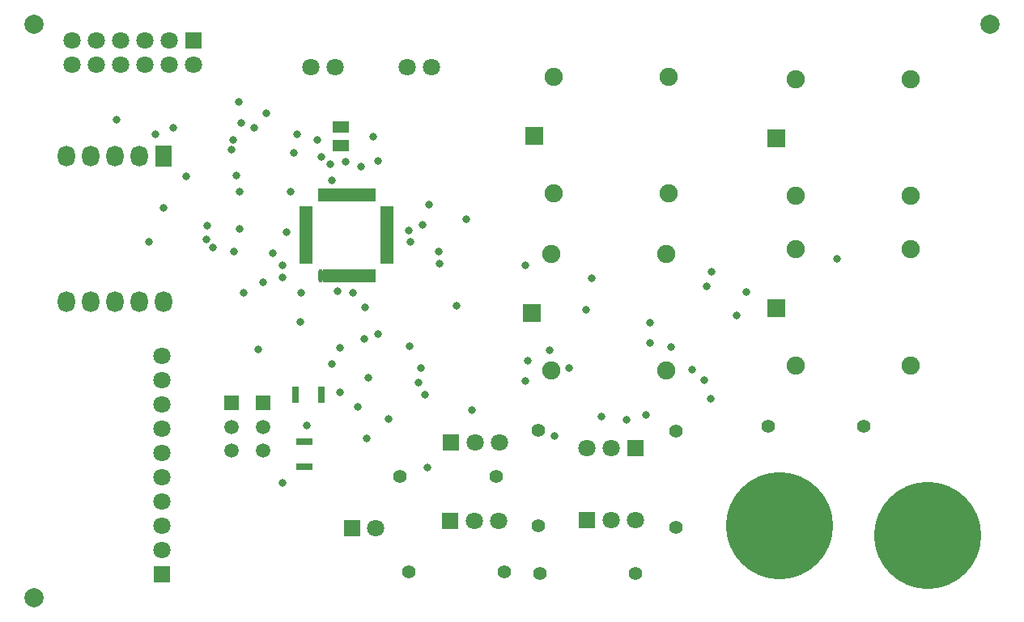
<source format=gbr>
%TF.GenerationSoftware,Altium Limited,Altium Designer,20.1.12 (249)*%
G04 Layer_Color=8388736*
%FSLAX26Y26*%
%MOIN*%
%TF.SameCoordinates,7F4B2EE0-29BC-4F04-AEBD-3A4CCF5859FD*%
%TF.FilePolarity,Negative*%
%TF.FileFunction,Soldermask,Top*%
%TF.Part,Single*%
G01*
G75*
%TA.AperFunction,SMDPad,CuDef*%
%ADD41R,0.069024X0.047370*%
%TA.AperFunction,ComponentPad*%
%ADD50R,0.070992X0.070992*%
%ADD51C,0.070992*%
%ADD52C,0.074929*%
%ADD53R,0.074929X0.074929*%
%ADD54R,0.070992X0.070992*%
%ADD55C,0.059181*%
%ADD56R,0.059181X0.059181*%
%ADD57C,0.441071*%
%ADD58C,0.055244*%
%ADD59O,0.070992X0.086740*%
%ADD60R,0.070992X0.086740*%
%TA.AperFunction,SMDPad,CuDef*%
%ADD61C,0.078740*%
%TA.AperFunction,ViaPad*%
%ADD62C,0.031622*%
%TA.AperFunction,SMDPad,CuDef*%
%ADD63R,0.031622X0.069024*%
%ADD64R,0.069024X0.031622*%
%ADD65R,0.019811X0.055244*%
%ADD66R,0.055244X0.019811*%
%ADD67O,0.019811X0.055244*%
D41*
X4215000Y4497401D02*
D03*
Y4422598D02*
D03*
D50*
X5230000Y2880000D02*
D03*
X4665000Y2875000D02*
D03*
X5430000Y3175000D02*
D03*
X4670000Y3200000D02*
D03*
X4261575Y2845000D02*
D03*
X3610000Y4855000D02*
D03*
D51*
X5330000Y2880000D02*
D03*
X5430000D02*
D03*
X3480000Y3555000D02*
D03*
Y3455000D02*
D03*
Y3355000D02*
D03*
Y3255000D02*
D03*
Y3155000D02*
D03*
Y3055000D02*
D03*
Y2955000D02*
D03*
Y2855000D02*
D03*
Y2755000D02*
D03*
X4865000Y2875000D02*
D03*
X4765000D02*
D03*
X5230000Y3175000D02*
D03*
X5330000D02*
D03*
X4870000Y3200000D02*
D03*
X4770000D02*
D03*
X4360000Y2845000D02*
D03*
X4194488Y4744095D02*
D03*
X4094488D02*
D03*
X4588189D02*
D03*
X4488189D02*
D03*
X3610000Y4755000D02*
D03*
X3510000Y4855000D02*
D03*
X3110000Y4755000D02*
D03*
X3210000D02*
D03*
X3310000D02*
D03*
X3410000D02*
D03*
X3510000D02*
D03*
X3110000Y4855000D02*
D03*
X3210000D02*
D03*
X3310000D02*
D03*
X3410000D02*
D03*
D52*
X5555000Y3495000D02*
D03*
X5082559Y3975315D02*
D03*
X5555000D02*
D03*
X5082559Y3495000D02*
D03*
X6562441Y4214685D02*
D03*
X6090000Y4695000D02*
D03*
X6562441D02*
D03*
X6090000Y4214685D02*
D03*
X6562441Y3514685D02*
D03*
X6090000Y3995000D02*
D03*
X6562441D02*
D03*
X6090000Y3514685D02*
D03*
X5565000Y4224685D02*
D03*
X5092559Y4705000D02*
D03*
X5565000D02*
D03*
X5092559Y4224685D02*
D03*
D53*
X5003819Y3731220D02*
D03*
X6011260Y4450905D02*
D03*
Y3750905D02*
D03*
X5013819Y4460905D02*
D03*
D54*
X3480000Y2655000D02*
D03*
D55*
X3765079Y3263425D02*
D03*
Y3165000D02*
D03*
X3895000D02*
D03*
Y3263425D02*
D03*
D56*
X3765079Y3361850D02*
D03*
X3895000D02*
D03*
D57*
X6633858Y2814961D02*
D03*
X6023622Y2854331D02*
D03*
D58*
X5595000Y2850000D02*
D03*
Y3243701D02*
D03*
X4855000Y3060000D02*
D03*
X4461299D02*
D03*
X4888701Y2665000D02*
D03*
X4495000D02*
D03*
X5428701Y2660000D02*
D03*
X5035000D02*
D03*
X6368701Y3265000D02*
D03*
X5975000D02*
D03*
X5030000Y2856299D02*
D03*
Y3250000D02*
D03*
D59*
X3085000Y3780000D02*
D03*
X3185000D02*
D03*
X3285000D02*
D03*
X3385000D02*
D03*
X3485000D02*
D03*
X3085000Y4380000D02*
D03*
X3185000D02*
D03*
X3285000D02*
D03*
X3385000D02*
D03*
D60*
X3485000D02*
D03*
D61*
X2952756Y4921260D02*
D03*
Y2559055D02*
D03*
X6889764Y4921260D02*
D03*
D62*
X3777559Y3984252D02*
D03*
X3937008Y3978347D02*
D03*
X3975394Y3877953D02*
D03*
X3993110Y4064034D02*
D03*
X4023622Y4392717D02*
D03*
X4035433Y4468504D02*
D03*
X4121063Y4444882D02*
D03*
X4178150Y4277559D02*
D03*
X4298228Y4336614D02*
D03*
X4368110Y4357283D02*
D03*
X4350394Y4459646D02*
D03*
X4235236Y4356299D02*
D03*
X4171463Y4343716D02*
D03*
X4137795Y4375984D02*
D03*
X3977362Y3928150D02*
D03*
X3897638Y3859252D02*
D03*
X3816929Y3813976D02*
D03*
X3451772Y4468504D02*
D03*
X3765748Y4405512D02*
D03*
X3772638Y4444882D02*
D03*
X3805118Y4516732D02*
D03*
X3859223Y4496034D02*
D03*
X4010827Y4230315D02*
D03*
X3801181Y4077913D02*
D03*
X3799213Y4232283D02*
D03*
X4054134Y3814961D02*
D03*
X3795916Y4602706D02*
D03*
X4552165Y4096457D02*
D03*
X4495108Y4072806D02*
D03*
X4501968Y4025591D02*
D03*
X4314961Y3753937D02*
D03*
X3689497Y4001447D02*
D03*
X4732283Y4117126D02*
D03*
X4580709Y4177165D02*
D03*
X3910433Y4555118D02*
D03*
X3525591Y4494095D02*
D03*
X3786417Y4297244D02*
D03*
X3578740Y4295276D02*
D03*
X3292323Y4527559D02*
D03*
X4328740Y3466535D02*
D03*
X4500000Y3595472D02*
D03*
X4563976Y3396653D02*
D03*
X4537402Y3446850D02*
D03*
X4986221Y3535433D02*
D03*
X4977362Y3451772D02*
D03*
X3666339Y4091535D02*
D03*
X3487205Y4165354D02*
D03*
X3425197Y4026575D02*
D03*
X4050197Y3694882D02*
D03*
X4202756Y3822835D02*
D03*
X4620079Y3984252D02*
D03*
X4622047Y3935039D02*
D03*
X4314034Y3624016D02*
D03*
X4370079Y3646653D02*
D03*
X4287402Y3346457D02*
D03*
X4321850Y3216535D02*
D03*
X4546260Y3506890D02*
D03*
X4181102Y3523622D02*
D03*
X4754921Y3331693D02*
D03*
X4691929Y3760827D02*
D03*
X5226378Y3744095D02*
D03*
X5077756Y3579724D02*
D03*
X5156496Y3505905D02*
D03*
X4267717Y3815945D02*
D03*
X4214567Y3587598D02*
D03*
X3663386Y4034449D02*
D03*
X5096457Y3224409D02*
D03*
X5489173Y3607284D02*
D03*
X5576772Y3591535D02*
D03*
X5664370Y3499016D02*
D03*
X5712598Y3456693D02*
D03*
X5738189Y3377953D02*
D03*
X5474409Y3311024D02*
D03*
X5490158Y3691929D02*
D03*
X5248032Y3874016D02*
D03*
X5744095Y3900591D02*
D03*
X5391732Y3293307D02*
D03*
X5721457Y3841535D02*
D03*
X5289370Y3306102D02*
D03*
X4412402Y3296260D02*
D03*
X4977362Y3928150D02*
D03*
X4571850Y3094488D02*
D03*
X5846457Y3720472D02*
D03*
X5885827Y3818898D02*
D03*
X4212598Y3405512D02*
D03*
X3976378Y3031496D02*
D03*
X4074803Y3267716D02*
D03*
X6259842Y3956693D02*
D03*
X3877953Y3582677D02*
D03*
D63*
X4135000Y3395000D02*
D03*
X4030669D02*
D03*
D64*
X4065000Y3097835D02*
D03*
Y3202165D02*
D03*
D65*
X4131890Y4219645D02*
D03*
X4151575D02*
D03*
X4171260D02*
D03*
X4190945D02*
D03*
X4210630D02*
D03*
X4230315D02*
D03*
X4250000D02*
D03*
X4269685D02*
D03*
X4289370D02*
D03*
X4309055D02*
D03*
X4328740D02*
D03*
X4348425D02*
D03*
Y3885000D02*
D03*
X4328740D02*
D03*
X4309055D02*
D03*
X4289370D02*
D03*
X4269685D02*
D03*
X4250000D02*
D03*
X4230315D02*
D03*
X4210630D02*
D03*
X4190945D02*
D03*
X4171260D02*
D03*
X4151575D02*
D03*
D66*
X4407480Y4160590D02*
D03*
Y4140905D02*
D03*
Y4121220D02*
D03*
Y4101535D02*
D03*
Y4081850D02*
D03*
Y4062165D02*
D03*
Y4042480D02*
D03*
Y4022795D02*
D03*
Y4003110D02*
D03*
Y3983425D02*
D03*
Y3963740D02*
D03*
Y3944055D02*
D03*
X4072835D02*
D03*
Y3963740D02*
D03*
Y3983425D02*
D03*
Y4003110D02*
D03*
Y4022795D02*
D03*
Y4042480D02*
D03*
Y4062165D02*
D03*
Y4081850D02*
D03*
Y4101535D02*
D03*
Y4121220D02*
D03*
Y4140905D02*
D03*
Y4160590D02*
D03*
D67*
X4131890Y3885000D02*
D03*
%TF.MD5,22378538b05ddd830626220f1b5b9a55*%
M02*

</source>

....................

Exercise brief =
Among the entries above, find the line with "X4552165Y4096457D02*" and the line with "X5744095Y3900591D02*"; give again exactly these two lines and all lines between them.

Answer below =
X4552165Y4096457D02*
D03*
X4495108Y4072806D02*
D03*
X4501968Y4025591D02*
D03*
X4314961Y3753937D02*
D03*
X3689497Y4001447D02*
D03*
X4732283Y4117126D02*
D03*
X4580709Y4177165D02*
D03*
X3910433Y4555118D02*
D03*
X3525591Y4494095D02*
D03*
X3786417Y4297244D02*
D03*
X3578740Y4295276D02*
D03*
X3292323Y4527559D02*
D03*
X4328740Y3466535D02*
D03*
X4500000Y3595472D02*
D03*
X4563976Y3396653D02*
D03*
X4537402Y3446850D02*
D03*
X4986221Y3535433D02*
D03*
X4977362Y3451772D02*
D03*
X3666339Y4091535D02*
D03*
X3487205Y4165354D02*
D03*
X3425197Y4026575D02*
D03*
X4050197Y3694882D02*
D03*
X4202756Y3822835D02*
D03*
X4620079Y3984252D02*
D03*
X4622047Y3935039D02*
D03*
X4314034Y3624016D02*
D03*
X4370079Y3646653D02*
D03*
X4287402Y3346457D02*
D03*
X4321850Y3216535D02*
D03*
X4546260Y3506890D02*
D03*
X4181102Y3523622D02*
D03*
X4754921Y3331693D02*
D03*
X4691929Y3760827D02*
D03*
X5226378Y3744095D02*
D03*
X5077756Y3579724D02*
D03*
X5156496Y3505905D02*
D03*
X4267717Y3815945D02*
D03*
X4214567Y3587598D02*
D03*
X3663386Y4034449D02*
D03*
X5096457Y3224409D02*
D03*
X5489173Y3607284D02*
D03*
X5576772Y3591535D02*
D03*
X5664370Y3499016D02*
D03*
X5712598Y3456693D02*
D03*
X5738189Y3377953D02*
D03*
X5474409Y3311024D02*
D03*
X5490158Y3691929D02*
D03*
X5248032Y3874016D02*
D03*
X5744095Y3900591D02*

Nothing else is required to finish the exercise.